Task details.
Reproduce each of the following records line for line, with nothing altered.

** Start Material shown **

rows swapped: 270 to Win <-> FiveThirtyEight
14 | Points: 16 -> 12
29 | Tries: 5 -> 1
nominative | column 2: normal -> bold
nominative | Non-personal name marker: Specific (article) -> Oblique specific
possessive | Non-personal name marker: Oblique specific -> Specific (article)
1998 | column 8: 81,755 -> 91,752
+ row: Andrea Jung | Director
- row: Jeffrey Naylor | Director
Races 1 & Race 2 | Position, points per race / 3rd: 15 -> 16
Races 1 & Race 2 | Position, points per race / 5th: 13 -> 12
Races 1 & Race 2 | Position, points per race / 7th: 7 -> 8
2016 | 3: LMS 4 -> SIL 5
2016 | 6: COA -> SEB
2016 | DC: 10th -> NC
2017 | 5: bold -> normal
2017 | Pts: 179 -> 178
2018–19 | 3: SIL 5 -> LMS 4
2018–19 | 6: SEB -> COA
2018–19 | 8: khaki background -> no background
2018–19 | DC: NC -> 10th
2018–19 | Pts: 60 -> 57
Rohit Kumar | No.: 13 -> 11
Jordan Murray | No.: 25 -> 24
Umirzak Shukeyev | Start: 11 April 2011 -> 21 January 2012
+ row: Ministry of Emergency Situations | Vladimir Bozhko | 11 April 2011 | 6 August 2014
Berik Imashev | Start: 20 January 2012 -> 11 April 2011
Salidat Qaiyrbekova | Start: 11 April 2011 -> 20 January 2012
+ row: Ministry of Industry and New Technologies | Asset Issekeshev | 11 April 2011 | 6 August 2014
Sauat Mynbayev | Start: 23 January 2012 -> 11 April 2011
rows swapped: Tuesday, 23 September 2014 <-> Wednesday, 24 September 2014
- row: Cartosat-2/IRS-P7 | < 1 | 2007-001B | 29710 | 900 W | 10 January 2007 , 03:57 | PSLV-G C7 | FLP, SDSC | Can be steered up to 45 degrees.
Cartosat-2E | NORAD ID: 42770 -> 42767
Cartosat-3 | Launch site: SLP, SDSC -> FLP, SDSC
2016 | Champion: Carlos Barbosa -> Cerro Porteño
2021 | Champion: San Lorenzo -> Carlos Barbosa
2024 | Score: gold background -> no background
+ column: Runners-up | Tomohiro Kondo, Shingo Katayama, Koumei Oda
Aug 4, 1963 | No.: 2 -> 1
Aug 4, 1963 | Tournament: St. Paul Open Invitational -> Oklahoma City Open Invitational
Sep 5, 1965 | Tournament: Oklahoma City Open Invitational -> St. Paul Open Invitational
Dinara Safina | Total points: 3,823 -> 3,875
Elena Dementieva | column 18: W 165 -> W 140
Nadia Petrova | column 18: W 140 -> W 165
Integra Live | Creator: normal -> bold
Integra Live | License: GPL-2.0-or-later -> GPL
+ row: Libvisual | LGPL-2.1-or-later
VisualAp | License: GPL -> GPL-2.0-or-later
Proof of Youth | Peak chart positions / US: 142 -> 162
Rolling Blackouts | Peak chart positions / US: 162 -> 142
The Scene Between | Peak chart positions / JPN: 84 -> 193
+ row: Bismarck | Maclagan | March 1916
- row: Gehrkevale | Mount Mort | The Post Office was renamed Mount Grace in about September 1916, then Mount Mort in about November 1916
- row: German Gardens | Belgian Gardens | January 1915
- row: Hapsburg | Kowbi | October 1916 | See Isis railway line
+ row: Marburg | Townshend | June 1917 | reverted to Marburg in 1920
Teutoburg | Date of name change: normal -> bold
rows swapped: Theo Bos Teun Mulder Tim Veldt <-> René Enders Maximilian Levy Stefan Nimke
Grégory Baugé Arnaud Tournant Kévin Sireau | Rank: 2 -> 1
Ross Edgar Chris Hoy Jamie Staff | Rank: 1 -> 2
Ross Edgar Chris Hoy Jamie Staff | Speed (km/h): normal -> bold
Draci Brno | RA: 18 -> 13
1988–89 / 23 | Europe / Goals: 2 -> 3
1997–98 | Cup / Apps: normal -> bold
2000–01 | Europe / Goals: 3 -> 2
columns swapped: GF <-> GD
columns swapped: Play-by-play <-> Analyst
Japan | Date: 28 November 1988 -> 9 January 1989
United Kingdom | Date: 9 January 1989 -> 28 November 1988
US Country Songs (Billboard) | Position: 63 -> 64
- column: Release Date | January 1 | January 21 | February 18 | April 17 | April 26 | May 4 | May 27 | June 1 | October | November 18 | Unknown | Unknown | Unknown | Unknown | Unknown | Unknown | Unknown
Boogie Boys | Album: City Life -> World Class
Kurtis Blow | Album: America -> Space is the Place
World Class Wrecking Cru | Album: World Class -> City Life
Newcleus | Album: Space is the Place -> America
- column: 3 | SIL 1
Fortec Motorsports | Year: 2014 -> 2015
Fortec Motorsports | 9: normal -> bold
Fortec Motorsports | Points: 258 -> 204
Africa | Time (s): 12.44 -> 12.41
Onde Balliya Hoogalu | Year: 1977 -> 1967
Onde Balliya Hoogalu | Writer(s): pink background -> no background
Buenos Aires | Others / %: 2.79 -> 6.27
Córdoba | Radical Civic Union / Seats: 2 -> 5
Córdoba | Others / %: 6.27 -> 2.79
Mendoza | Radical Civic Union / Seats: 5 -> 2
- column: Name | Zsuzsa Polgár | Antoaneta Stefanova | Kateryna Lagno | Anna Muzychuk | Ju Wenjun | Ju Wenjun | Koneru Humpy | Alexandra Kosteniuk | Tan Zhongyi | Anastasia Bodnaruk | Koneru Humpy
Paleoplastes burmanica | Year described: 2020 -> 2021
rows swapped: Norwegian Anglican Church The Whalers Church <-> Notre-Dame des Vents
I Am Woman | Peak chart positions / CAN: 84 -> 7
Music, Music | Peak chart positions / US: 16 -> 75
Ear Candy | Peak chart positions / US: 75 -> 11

** End Material shown **

Response to the exercise.
rows swapped: 270 to Win <-> FiveThirtyEight
14 | Points: 16 -> 12
29 | Tries: 5 -> 1
nominative | column 2: normal -> bold
nominative | Non-personal name marker: Specific (article) -> Oblique specific
possessive | Non-personal name marker: Oblique specific -> Specific (article)
1998 | column 8: 81,755 -> 91,752
+ row: Andrea Jung | Director
- row: Jeffrey Naylor | Director
Races 1 & Race 2 | Position, points per race / 3rd: 15 -> 16
Races 1 & Race 2 | Position, points per race / 5th: 13 -> 12
Races 1 & Race 2 | Position, points per race / 7th: 7 -> 8
2016 | 3: LMS 4 -> SIL 5
2016 | 6: COA -> SEB
2016 | DC: 10th -> NC
2017 | 5: bold -> normal
2017 | Pts: 179 -> 178
2018–19 | 3: SIL 5 -> LMS 4
2018–19 | 6: SEB -> COA
2018–19 | 8: khaki background -> no background
2018–19 | DC: NC -> 10th
2018–19 | Pts: 60 -> 57
Rohit Kumar | No.: 13 -> 11
Jordan Murray | No.: 25 -> 24
Umirzak Shukeyev | Start: 11 April 2011 -> 21 January 2012
+ row: Ministry of Emergency Situations | Vladimir Bozhko | 11 April 2011 | 6 August 2014
Berik Imashev | Start: 20 January 2012 -> 11 April 2011
Salidat Qaiyrbekova | Start: 11 April 2011 -> 20 January 2012
+ row: Ministry of Industry and New Technologies | Asset Issekeshev | 11 April 2011 | 6 August 2014
Sauat Mynbayev | Start: 23 January 2012 -> 11 April 2011
rows swapped: Tuesday, 23 September 2014 <-> Wednesday, 24 September 2014
- row: Cartosat-2/IRS-P7 | < 1 | 2007-001B | 29710 | 900 W | 10 January 2007 , 03:57 | PSLV-G C7 | FLP, SDSC | Can be steered up to 45 degrees.
Cartosat-2E | NORAD ID: 42770 -> 42767
Cartosat-3 | Launch site: SLP, SDSC -> FLP, SDSC
2016 | Champion: Carlos Barbosa -> Cerro Porteño
2021 | Champion: San Lorenzo -> Carlos Barbosa
2024 | Score: gold background -> no background
+ column: Runners-up | Tomohiro Kondo, Shingo Katayama, Koumei Oda
Aug 4, 1963 | No.: 2 -> 1
Aug 4, 1963 | Tournament: St. Paul Open Invitational -> Oklahoma City Open Invitational
Sep 5, 1965 | Tournament: Oklahoma City Open Invitational -> St. Paul Open Invitational
Dinara Safina | Total points: 3,823 -> 3,875
Elena Dementieva | column 18: W 165 -> W 140
Nadia Petrova | column 18: W 140 -> W 165
Integra Live | Creator: normal -> bold
Integra Live | License: GPL-2.0-or-later -> GPL
+ row: Libvisual | LGPL-2.1-or-later
VisualAp | License: GPL -> GPL-2.0-or-later
Proof of Youth | Peak chart positions / US: 142 -> 162
Rolling Blackouts | Peak chart positions / US: 162 -> 142
The Scene Between | Peak chart positions / JPN: 84 -> 193
+ row: Bismarck | Maclagan | March 1916
- row: Gehrkevale | Mount Mort | The Post Office was renamed Mount Grace in about September 1916, then Mount Mort in about November 1916
- row: German Gardens | Belgian Gardens | January 1915
- row: Hapsburg | Kowbi | October 1916 | See Isis railway line
+ row: Marburg | Townshend | June 1917 | reverted to Marburg in 1920
Teutoburg | Date of name change: normal -> bold
rows swapped: Theo Bos Teun Mulder Tim Veldt <-> René Enders Maximilian Levy Stefan Nimke
Grégory Baugé Arnaud Tournant Kévin Sireau | Rank: 2 -> 1
Ross Edgar Chris Hoy Jamie Staff | Rank: 1 -> 2
Ross Edgar Chris Hoy Jamie Staff | Speed (km/h): normal -> bold
Draci Brno | RA: 18 -> 13
1988–89 / 23 | Europe / Goals: 2 -> 3
1997–98 | Cup / Apps: normal -> bold
2000–01 | Europe / Goals: 3 -> 2
columns swapped: GF <-> GD
columns swapped: Play-by-play <-> Analyst
Japan | Date: 28 November 1988 -> 9 January 1989
United Kingdom | Date: 9 January 1989 -> 28 November 1988
US Country Songs (Billboard) | Position: 63 -> 64
- column: Release Date | January 1 | January 21 | February 18 | April 17 | April 26 | May 4 | May 27 | June 1 | October | November 18 | Unknown | Unknown | Unknown | Unknown | Unknown | Unknown | Unknown
Boogie Boys | Album: City Life -> World Class
Kurtis Blow | Album: America -> Space is the Place
World Class Wrecking Cru | Album: World Class -> City Life
Newcleus | Album: Space is the Place -> America
- column: 3 | SIL 1
Fortec Motorsports | Year: 2014 -> 2015
Fortec Motorsports | 9: normal -> bold
Fortec Motorsports | Points: 258 -> 204
Africa | Time (s): 12.44 -> 12.41
Onde Balliya Hoogalu | Year: 1977 -> 1967
Onde Balliya Hoogalu | Writer(s): pink background -> no background
Buenos Aires | Others / %: 2.79 -> 6.27
Córdoba | Radical Civic Union / Seats: 2 -> 5
Córdoba | Others / %: 6.27 -> 2.79
Mendoza | Radical Civic Union / Seats: 5 -> 2
- column: Name | Zsuzsa Polgár | Antoaneta Stefanova | Kateryna Lagno | Anna Muzychuk | Ju Wenjun | Ju Wenjun | Koneru Humpy | Alexandra Kosteniuk | Tan Zhongyi | Anastasia Bodnaruk | Koneru Humpy
Paleoplastes burmanica | Year described: 2020 -> 2021
rows swapped: Norwegian Anglican Church The Whalers Church <-> Notre-Dame des Vents
I Am Woman | Peak chart positions / CAN: 84 -> 7
Music, Music | Peak chart positions / US: 16 -> 75
Ear Candy | Peak chart positions / US: 75 -> 11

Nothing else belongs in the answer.